■ **What the task asks**
Please copy out all the text in the data below word for word, leaving the pictures out of your answer.

Materials provided below:

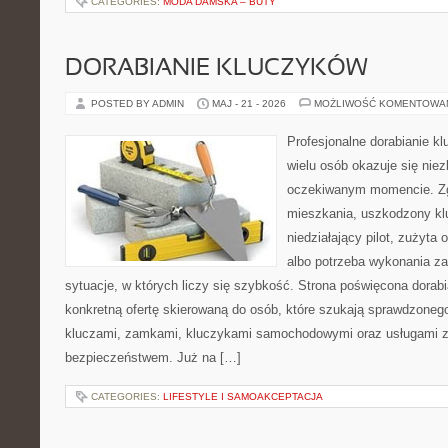
CATEGORIES:
MODA DAMSKA – BUTY
DORABIANIE KLUCZYKÓW
POSTED BY ADMIN
MAJ - 21 - 2026
MOŻLIWOŚĆ KOMENTOWA
Profesjonalne dorabianie klu
wielu osób okazuje się nie
oczekiwanym momencie. Zg
mieszkania, uszkodzony k
niedziałający pilot, zużyt
albo potrzeba wykonania z
sytuacje, w których liczy się szybkość. Strona poświęcona dorabi
konkretną ofertę skierowaną do osób, które szukają sprawdzoneg
kluczami, zamkami, kluczykami samochodowymi oraz usługami 
bezpieczeństwem. Już na […]
CATEGORIES:
LIFESTYLE I SAMOAKCEPTACJA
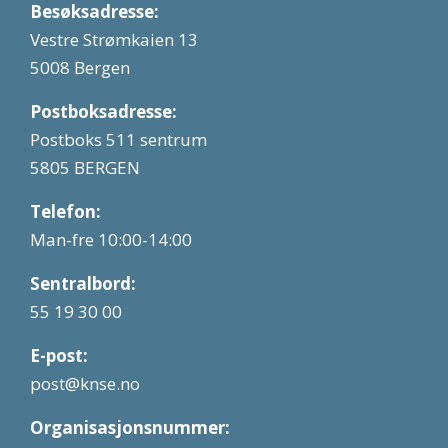
Besøksadresse:
Vestre Strømkaien 13
5008 Bergen
Postboksadresse:
Postboks 511 sentrum
5805 BERGEN
Telefon:
Man-fre 10:00-14:00
Sentralbord:
55 19 30 00
E-post:
post@knse.no
Organisasjonsnummer:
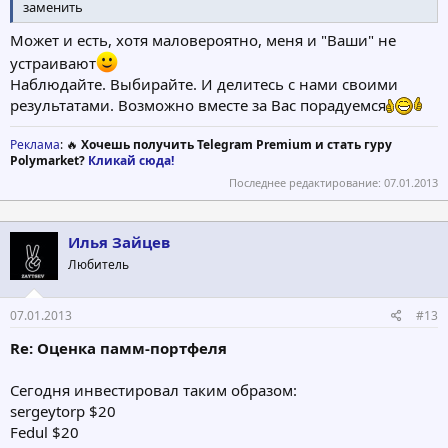
заменить
Может и есть, хотя маловероятно, меня и "Ваши" не
устраивают
Наблюдайте. Выбирайте. И делитесь с нами своими
результатами. Возможно вместе за Вас порадуемся
Реклама
: 🔥
Хочешь получить Telegram Premium и стать гуру
Polymarket?
Кликай сюда!
Последнее редактирование:
07.01.2013
Илья Зайцев
Любитель
07.01.2013
#13
Re: Оценка памм-портфеля
Сегодня инвестировал таким образом:
sergeytorp $20
Fedul $20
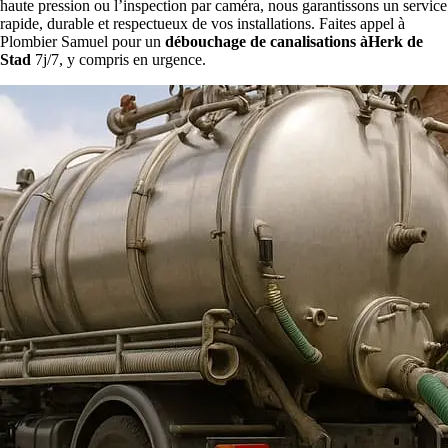
haute pression ou l’inspection par caméra, nous garantissons un service
rapide, durable et respectueux de vos installations. Faites appel à
Plombier Samuel pour un
débouchage de canalisations àHerk de
Stad
7j/7, y compris en urgence.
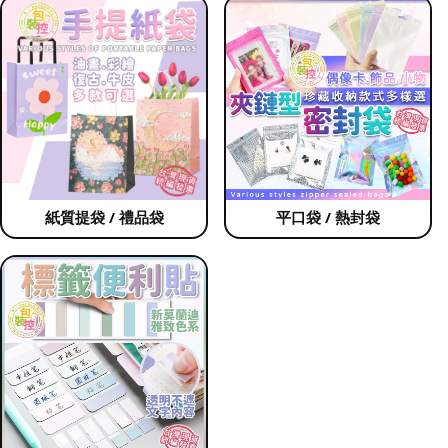
紙質提袋 / 禮品袋
平口袋 / 熱封袋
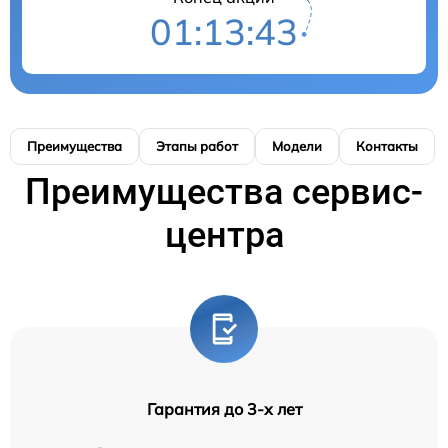
01:13:42
Преимущества
Этапы работ
Модели
Контакты
Преимущества сервис-
центра
Гарантия до 3-х лет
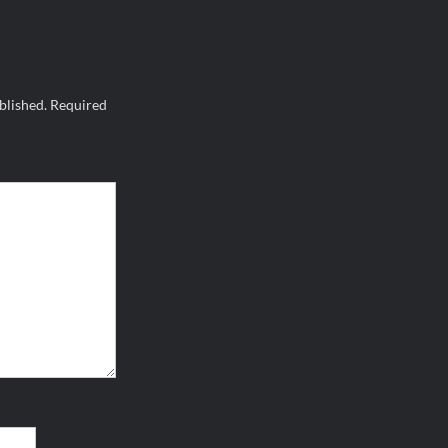
blished.
Required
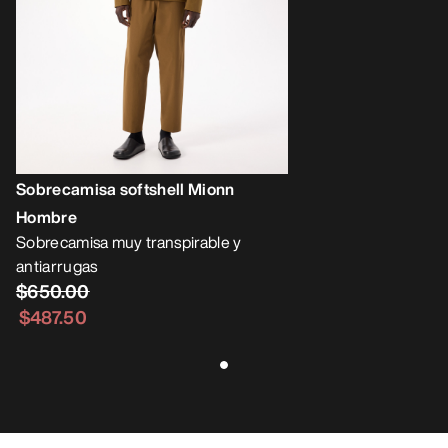
Sobrecamisa softshell Mionn
Hombre
Sobrecamisa muy transpirable y
antiarrugas
$650.00
$487.50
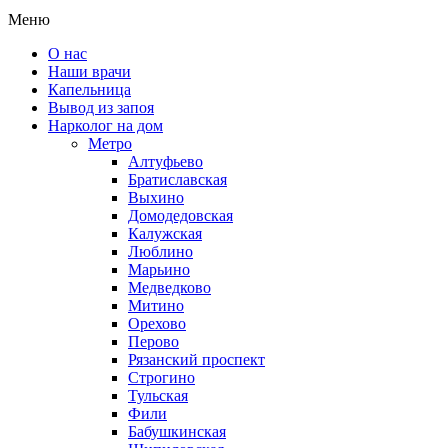
Меню
О нас
Наши врачи
Капельница
Вывод из запоя
Нарколог на дом
Метро
Алтуфьево
Братиславская
Выхино
Домодедовская
Калужская
Люблино
Марьино
Медведково
Митино
Орехово
Перово
Рязанский проспект
Строгино
Тульская
Фили
Бабушкинская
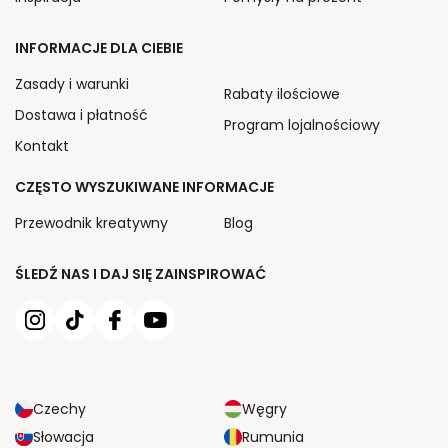
INFORMACJE DLA CIEBIE
Zasady i warunki
Rabaty ilościowe
Dostawa i płatność
Program lojalnościowy
Kontakt
CZĘSTO WYSZUKIWANE INFORMACJE
Przewodnik kreatywny
Blog
ŚLEDŹ NAS I DAJ SIĘ ZAINSPIROWAĆ
Czechy
Węgry
Słowacja
Rumunia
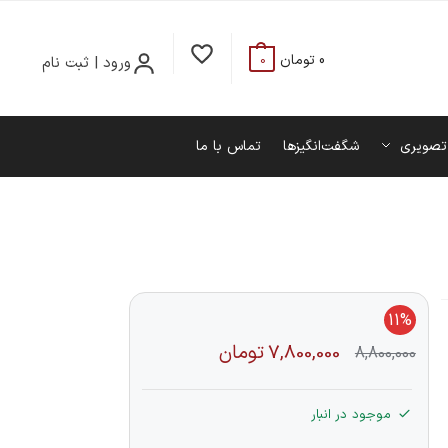
0
تومان
ورود | ثبت نام
0
تصویری
شگفت‌انگیزها
تماس با ما
11%
7,800,000
تومان
8,800,000
موجود در انبار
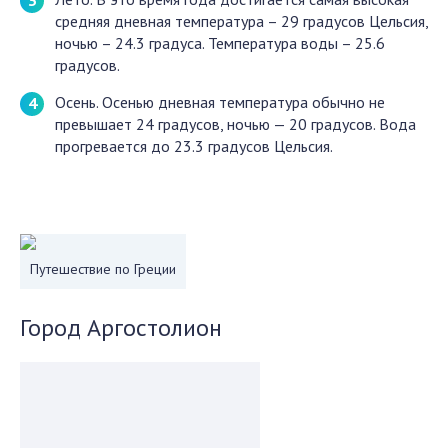
средняя дневная температура – 29 градусов Цельсия,
ночью – 24.3 градуса. Температура воды – 25.6
градусов.
Осень. Осенью дневная температура обычно не
превышает 24 градусов, ночью — 20 градусов. Вода
прогревается до 23.3 градусов Цельсия.
Путешествие по Греции
Город Аргостолион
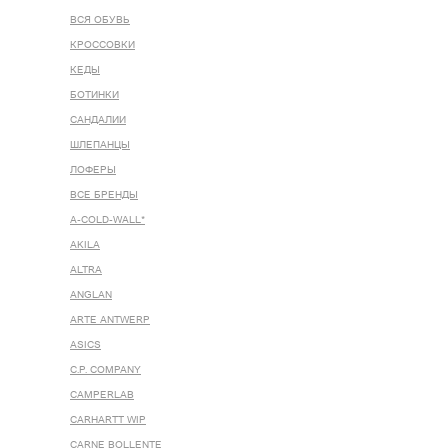
ВСЯ ОБУВЬ
КРОССОВКИ
КЕДЫ
БОТИНКИ
САНДАЛИИ
ШЛЕПАНЦЫ
ЛОФЕРЫ
ВСЕ БРЕНДЫ
A-COLD-WALL*
AKILA
ALTRA
ANGLAN
ARTE ANTWERP
ASICS
C.P. COMPANY
CAMPERLAB
CARHARTT WIP
CARNE BOLLENTE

End of Materials provided.

■ **Response area**
CATEGORIES:
MODA DAMSKA – BUTY
DORABIANIE KLUCZYKÓW
POSTED BY ADMIN
MAJ - 21 - 2026
MOŻLIWOŚĆ KOMENTOWA
Profesjonalne dorabianie klu
wielu osób okazuje się nie
oczekiwanym momencie. Zg
mieszkania, uszkodzony k
niedziałający pilot, zużyt
albo potrzeba wykonania z
sytuacje, w których liczy się szybkość. Strona poświęcona dorabi
konkretną ofertę skierowaną do osób, które szukają sprawdzoneg
kluczami, zamkami, kluczykami samochodowymi oraz usługami 
bezpieczeństwem. Już na […]
CATEGORIES:
LIFESTYLE I SAMOAKCEPTACJA
Besøksadresse:
Vestre Strømkaien 13
5008 Bergen
Postboksadresse:
Postboks 511 sentrum
5805 BERGEN
Telefon:
Man-fre 10:00-14:00
Sentralbord:
55 19 30 00
E-post:
post@knse.no
Organisasjonsnummer:
заменить
Может и есть, хотя маловероятно, меня и "Ваши" не
устраивают
Наблюдайте. Выбирайте. И делитесь с нами своими
результатами. Возможно вместе за Вас порадуемся
Реклама
: 🔥
Хочешь получить Telegram Premium и стать гуру
Polymarket?
Кликай сюда!
Последнее редактирование:
07.01.2013
Илья Зайцев
Любитель
07.01.2013
#13
Re: Оценка памм-портфеля
Сегодня инвестировал таким образом:
sergeytorp $20
Fedul $20
haute pression ou l’inspection par caméra, nous garantissons un service
rapide, durable et respectueux de vos installations. Faites appel à
Plombier Samuel pour un
débouchage de canalisations àHerk de
Stad
7j/7, y compris en urgence.
紙質提袋 / 禮品袋
平口袋 / 熱封袋
01:13:42
Преимущества
Этапы работ
Модели
Контакты
Преимущества сервис-
центра
Гарантия до 3-х лет
blished.
Required
Sobrecamisa softshell Mionn
Hombre
Sobrecamisa muy transpirable y
antiarrugas
$650.00
$487.50
Меню
О нас
Наши врачи
Капельница
Вывод из запоя
Нарколог на дом
Метро
Алтуфьево
Братиславская
Выхино
Домодедовская
Калужская
Люблино
Марьино
Медведково
Митино
Орехово
Перово
Рязанский проспект
Строгино
Тульская
Фили
Бабушкинская
INFORMACJE DLA CIEBIE
Zasady i warunki
Rabaty ilościowe
Dostawa i płatność
Program lojalnościowy
Kontakt
CZĘSTO WYSZUKIWANE INFORMACJE
Przewodnik kreatywny
Blog
ŚLEDŹ NAS I DAJ SIĘ ZAINSPIROWAĆ
Czechy
Węgry
Słowacja
Rumunia
0
تومان
ورود | ثبت نام
0
تصویری
شگفت‌انگیزها
تماس با ما
11%
7,800,000
تومان
8,800,000
موجود در انبار
средняя дневная температура – 29 градусов Цельсия,
ночью – 24.3 градуса. Температура воды – 25.6
градусов.
Осень. Осенью дневная температура обычно не
превышает 24 градусов, ночью — 20 градусов. Вода
прогревается до 23.3 градусов Цельсия.
Путешествие по Греции
Город Аргостолион
ВСЯ ОБУВЬ
КРОССОВКИ
КЕДЫ
БОТИНКИ
САНДАЛИИ
ШЛЕПАНЦЫ
ЛОФЕРЫ
ВСЕ БРЕНДЫ
A-COLD-WALL*
AKILA
ALTRA
ANGLAN
ARTE ANTWERP
ASICS
C.P. COMPANY
CAMPERLAB
CARHARTT WIP
CARNE BOLLENTE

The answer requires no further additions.